Stifling a sob, she pressed against him full-length and looped an arm around his waist, holding him close, anchoring herself. Heat rose, and she was tempted to kiss him, tempted to lose herself in the madness. But that would’ve been an evasion, and she knew it. So she shifted to look at the scar she’d gotten as a child, high on her inner right wrist. He’d asked about it twice before, and each time she’d avoided the question. Now she had to wonder—if she’d told him from the very beginning, would anything have happened differently?

‘‘We were on vacation,’’ she began. ‘‘In Mexico. The Yucatán.’’

The time-share had been billed as a ‘‘rain forest retreat on the beautiful Yucatán peninsula only minutes away from the Mayan ruins of Chichén Itzá.’’ The house itself had been okay, but it had been the small, unrestored stone ruins tucked into the rain forest nearby that’d grabbed Leah’s attention. She’d been eight years old, Matty six, and she’d had no business sneaking out that night, even less business making her younger brother go with her. But even knowing she’d catch hell if her parents found out, she’d snagged a flashlight and headed out into the warm, humid night, far too brave for her own good, but not brave enough to go alone.

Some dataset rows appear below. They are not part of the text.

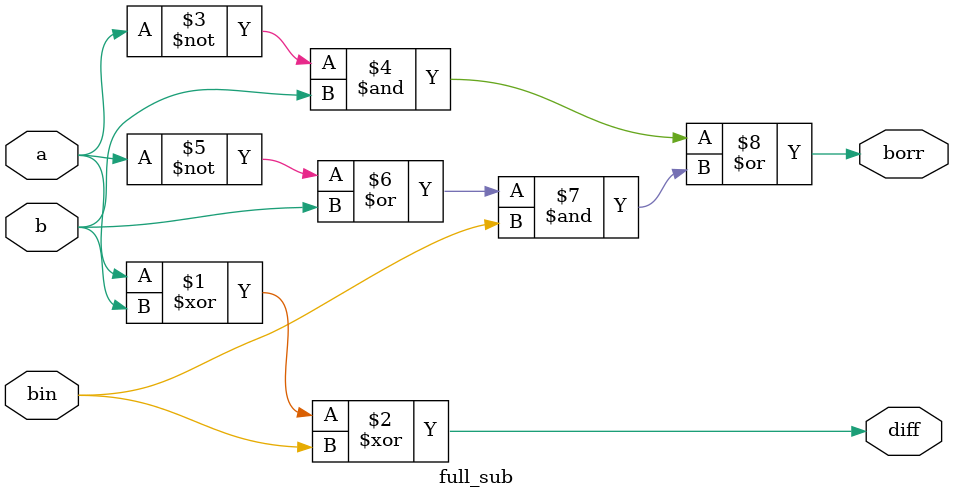
<source format=v>
module full_sub(diff,borr,a,b,bin);
input a,b,bin;
output diff,borr;
assign diff = a^b^bin;
assign borr = (~a&b) | ((~a|b)&bin);
endmodule
</source>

‘‘Don’t be a baby,’’ she’d said to Matty with all the lofty scorn of a two-year age gap. ‘‘I dare you.’’ And he’d gone along with her, not because of the dare, but because even back then he’d been too willing to follow the leader.

‘‘We went inside,’’ she said, remembering the damp chill of the stones, even though so much time had passed. ‘‘It wasn’t big, just a stone rectangle the size of a school bus or something. We’d checked it out that afternoon, the whole family, so I knew there wasn’t anything scary. Except when we got inside, there was a door that hadn’t been there before.’’ She paused. ‘‘School had just gotten out when we left. I don’t remember the date, but it could’ve been the summer solstice.’’

Strike nodded, and didn’t seem all that surprised. Which she supposed made sense. The phrase ‘‘twenty-four years ago at the summer solstice’’ was burned into the Nightkeepers’ collective consciousness as the night their lives had changed irrevocably.

Hers too, apparently. And her brother’s.